# 虚拟井生成


In [None]:
# 确保src目录在Python路径中
import os
import sys

import matplotlib.pyplot as plt
import numpy as np
import pandas as pd
from scipy.stats import spearmanr
from sklearn.linear_model import LassoCV, LinearRegression, RidgeCV
from sklearn.preprocessing import StandardScaler

sys.path.append(os.path.abspath("../"))

# 导入模块
from src.data_utils import (
    extract_uniform_seismic_samples,
    filter_anomalous_attributes,
    identify_attributes,
    parse_petrel_file,
    preprocess_features,
)
from src.feature_selection import select_best_features
from src.visualization import visualize_attribute_map

output_dir = "output"
if not os.path.exists(output_dir):
    os.makedirs(output_dir)


# 设置中文字体
plt.rcParams["font.family"] = "SimHei"  # 黑体 SimHei 支持中文
plt.rcParams["axes.unicode_minus"] = False  # 正常显示负号

## 导入地震数据


In [None]:
data_H6_2_attr = parse_petrel_file("../data/H6-2_attr")

## 导入井震数据


In [None]:
file_H6_2_well = "../data/well_processed.xlsx"
data_H6_2_well = pd.read_excel(file_H6_2_well, sheet_name="Sheet1")

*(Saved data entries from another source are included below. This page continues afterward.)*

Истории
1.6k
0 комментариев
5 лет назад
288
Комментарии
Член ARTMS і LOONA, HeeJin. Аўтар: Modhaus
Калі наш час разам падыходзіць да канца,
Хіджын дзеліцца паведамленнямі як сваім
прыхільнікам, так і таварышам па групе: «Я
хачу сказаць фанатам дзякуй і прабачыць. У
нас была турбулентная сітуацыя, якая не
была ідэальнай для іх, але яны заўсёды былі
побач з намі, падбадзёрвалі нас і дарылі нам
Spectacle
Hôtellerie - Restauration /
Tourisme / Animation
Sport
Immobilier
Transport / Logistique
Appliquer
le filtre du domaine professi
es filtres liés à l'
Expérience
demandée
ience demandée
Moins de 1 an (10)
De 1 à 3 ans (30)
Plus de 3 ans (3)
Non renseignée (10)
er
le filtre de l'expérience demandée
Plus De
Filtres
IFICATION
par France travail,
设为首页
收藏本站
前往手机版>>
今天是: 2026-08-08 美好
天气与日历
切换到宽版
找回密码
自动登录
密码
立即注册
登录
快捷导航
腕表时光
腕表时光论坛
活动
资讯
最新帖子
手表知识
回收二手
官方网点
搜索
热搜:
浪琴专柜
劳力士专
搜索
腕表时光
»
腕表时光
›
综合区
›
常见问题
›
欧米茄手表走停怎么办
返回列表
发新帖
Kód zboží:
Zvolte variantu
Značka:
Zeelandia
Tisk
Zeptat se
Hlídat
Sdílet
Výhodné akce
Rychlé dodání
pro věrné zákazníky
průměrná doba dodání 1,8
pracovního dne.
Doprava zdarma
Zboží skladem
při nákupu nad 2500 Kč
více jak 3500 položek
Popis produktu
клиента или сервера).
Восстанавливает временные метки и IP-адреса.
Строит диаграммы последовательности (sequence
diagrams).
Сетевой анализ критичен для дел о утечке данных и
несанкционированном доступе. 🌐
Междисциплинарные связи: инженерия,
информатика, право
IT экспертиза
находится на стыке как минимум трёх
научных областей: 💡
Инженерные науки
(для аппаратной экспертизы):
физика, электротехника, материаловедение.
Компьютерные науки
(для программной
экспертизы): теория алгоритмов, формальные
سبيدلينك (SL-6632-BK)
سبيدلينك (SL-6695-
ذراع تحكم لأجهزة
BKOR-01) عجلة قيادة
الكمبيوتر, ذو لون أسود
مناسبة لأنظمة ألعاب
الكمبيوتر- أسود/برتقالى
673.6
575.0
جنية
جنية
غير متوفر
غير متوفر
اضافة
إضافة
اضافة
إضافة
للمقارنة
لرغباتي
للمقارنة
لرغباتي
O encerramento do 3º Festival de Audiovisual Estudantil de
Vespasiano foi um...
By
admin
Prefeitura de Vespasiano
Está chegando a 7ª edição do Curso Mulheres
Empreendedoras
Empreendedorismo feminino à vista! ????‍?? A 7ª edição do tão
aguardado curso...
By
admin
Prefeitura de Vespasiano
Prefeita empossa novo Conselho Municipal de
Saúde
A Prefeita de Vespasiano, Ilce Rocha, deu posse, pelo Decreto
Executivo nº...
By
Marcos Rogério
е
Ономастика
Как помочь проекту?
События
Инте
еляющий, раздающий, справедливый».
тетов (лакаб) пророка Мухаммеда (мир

# 只选择层位（Surface）为 H6-2 的行，并丢弃砂厚为 NaN 的行
data_H6_2_well_selected = (
    data_H6_2_well[data_H6_2_well["Surface"] == "H6-2"]
    .query("Well != 'PH6' and Well != 'PH8' and Well != 'PH3' and Well != 'PH2'")
    .replace(-999, np.nan)  # 将-999替换为NaN（通常-999是缺失值的代码）
    .dropna(subset=["Thickness of facies(1: Fine sand)"])  # 丢弃砂厚为NaN的行
    .reset_index(drop=True)  # 重置索引
)

# 显示筛选后的前几行数据
data_H6_2_well_selected.head()

## 提取共同属性


In [None]:
# 获取地震属性列表
seismic_attr, _ = identify_attributes("../data/H6-2_attr")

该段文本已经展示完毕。